Una donna di 23 anni nel sud di Sumatra, in Indonesia, ha inventato il suo impiego come assistente di volo della Batik Air per ingannare la sua famiglia e ottenere l’accesso ai privilegi riservati all’equipaggio in aeroporto. Il 6 gennaio, si è imbarcata con successo sul volo Batik Air 7058 da Palembang a Giakarta indossando una replica convincente dell’uniforme – incluso un top bianco kebaya e una gonna batik abbinata – e portando con sé un documento d’identità contraffatto.
Inganno in corsia preferenziale
La donna ha sfruttato la corsia preferenziale riservata al personale della compagnia aerea, nonostante fosse in possesso di una carta d’imbarco passeggeri valida. Il suo piano è fallito quando l’equipaggio di bordo si è insospettito delle incongruenze nella sua uniforme e della sua incapacità di rispondere a domande operative di base.
Stratagemma dei social media e inganno familiare
Aveva mantenuto attivamente l’illusione sui social media, pubblicando contenuti simulati per rafforzare la falsa narrativa del suo impiego. I suoi genitori, ignari dell’inganno, la accompagnavano regolarmente all’aeroporto credendo che sarebbe andata a lavorare. La donna ha confessato di essere stata spinta dall’imbarazzo dopo aver fallito il processo di reclutamento di Batik Air.
Nessuna accusa penale presentata
La polizia l’ha arrestata al suo arrivo a Giakarta, sequestrandole l’uniforme, la carta d’identità falsa e gli effetti personali. Nonostante l’elaborato stratagemma, le autorità non hanno riscontrato alcun intento criminale e l’hanno rilasciata senza accuse. Potrebbe essere stata defraudata di 30 milioni di rupie (circa 1.781 dollari) da un individuo che le aveva promesso un impiego illecito.

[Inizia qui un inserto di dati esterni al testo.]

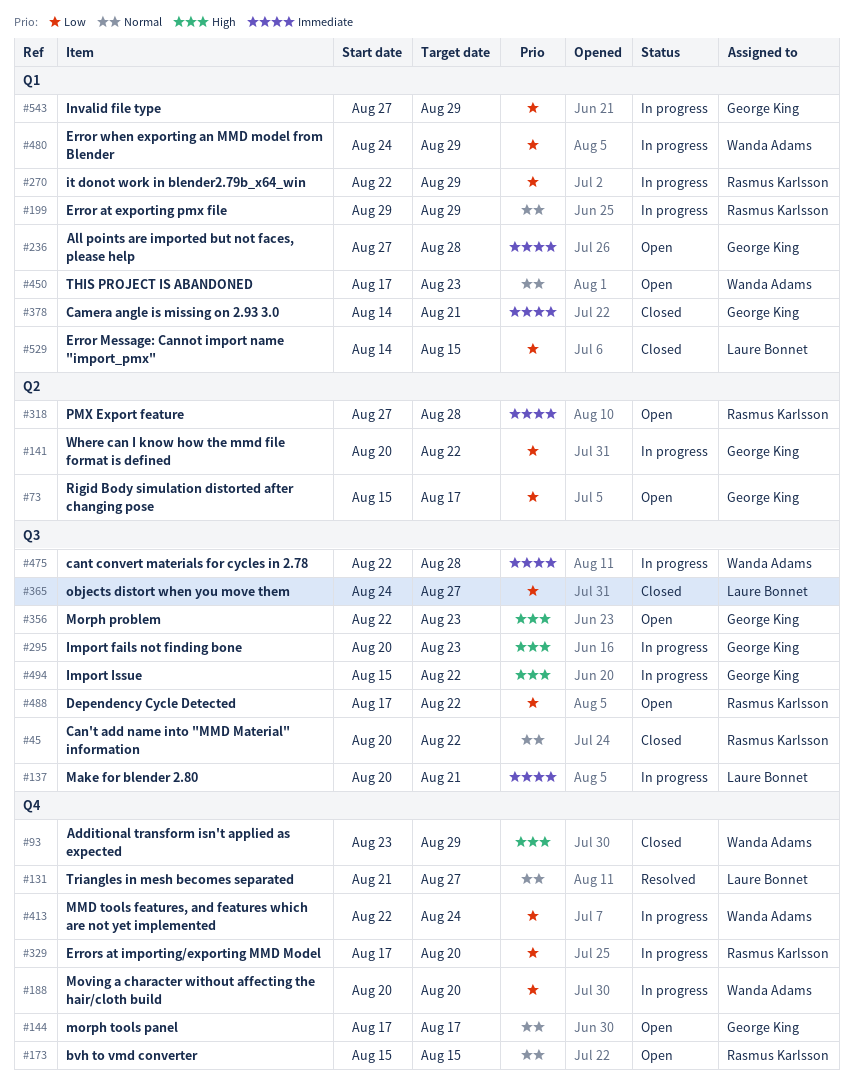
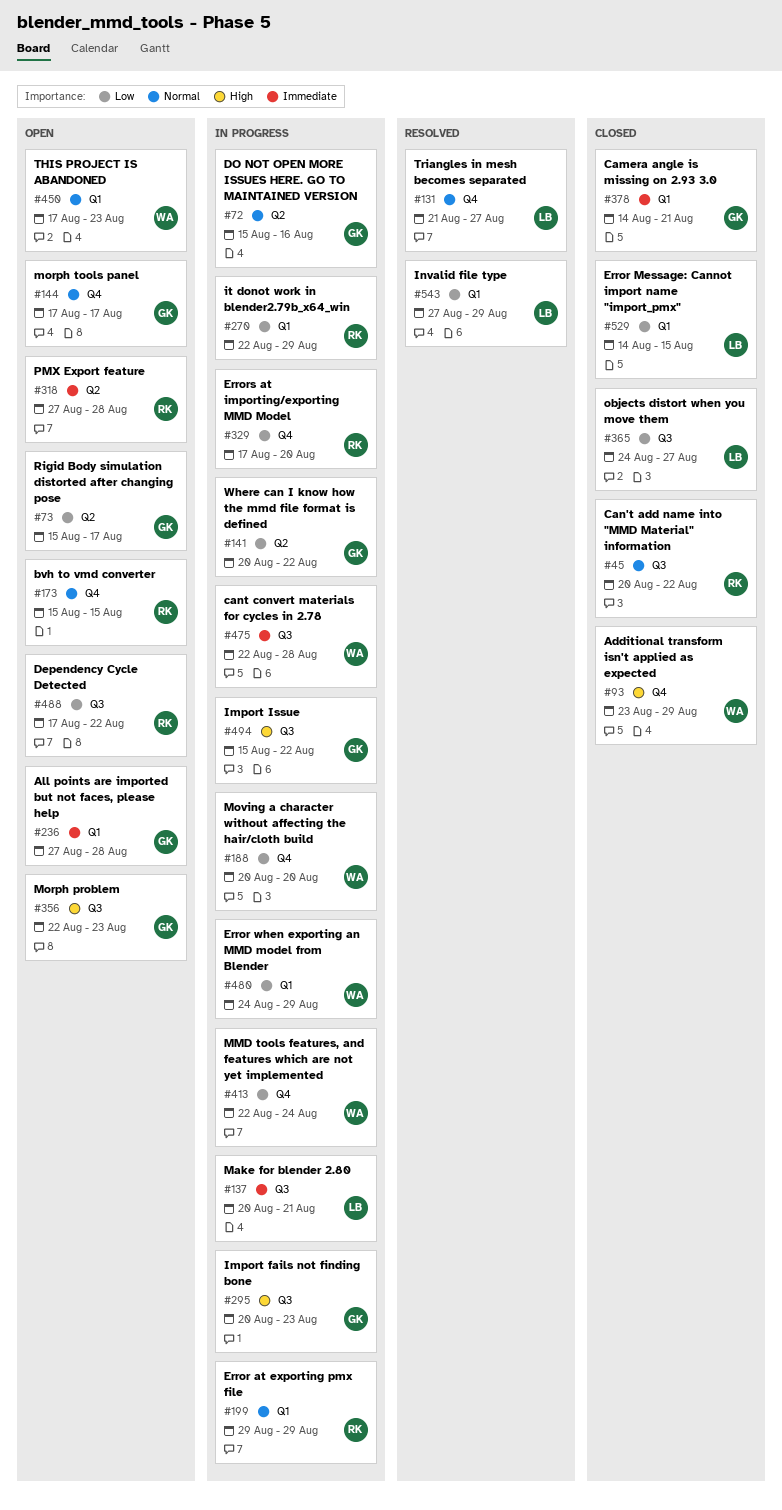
#72: none -> present
#543, status: In progress -> Resolved
#543, owner: George King -> Laure Bonnet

Contesto: la storia travagliata di Batik Air
Batik Air, una filiale di Lion Air, in passato è stata sottoposta a controlli a causa di problemi di sicurezza. Lion Air è stata coinvolta nell’incidente del Boeing 737 MAX del 2018, che ha ucciso tutte le 189 persone a bordo. Ci sono state anche segnalazioni di piloti della Lion Air che si addormentavano nella cabina di pilotaggio mentre erano in servizio, sollevando ulteriori dubbi sulla supervisione operativa della compagnia aerea.
Questo incidente evidenzia la facilità con cui le persone possono sfruttare le vulnerabilità della sicurezza nelle procedure aeroportuali. Sebbene in questo caso non sia stata presentata alcuna accusa, ciò sottolinea il rischio di violazioni più gravi e la necessità di misure di verifica più rigorose per garantire la sicurezza dei passeggeri e dell’equipaggio.